_WORK INSTRUCTIONS_
Taking the line that contains "Teaching tools" as the first and the final line of the records as the last, write out every line between them exactly, ends included, and nothing else.

++++ SUPPLIED INFORMATION ++++

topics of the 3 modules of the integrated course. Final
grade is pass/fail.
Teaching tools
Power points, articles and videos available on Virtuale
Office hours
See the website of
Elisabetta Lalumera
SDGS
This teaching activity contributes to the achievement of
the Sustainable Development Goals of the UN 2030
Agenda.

++++

_TASK RESPONSE_
Teaching tools
Power points, articles and videos available on Virtuale
Office hours
See the website of
Elisabetta Lalumera
SDGS
This teaching activity contributes to the achievement of
the Sustainable Development Goals of the UN 2030
Agenda.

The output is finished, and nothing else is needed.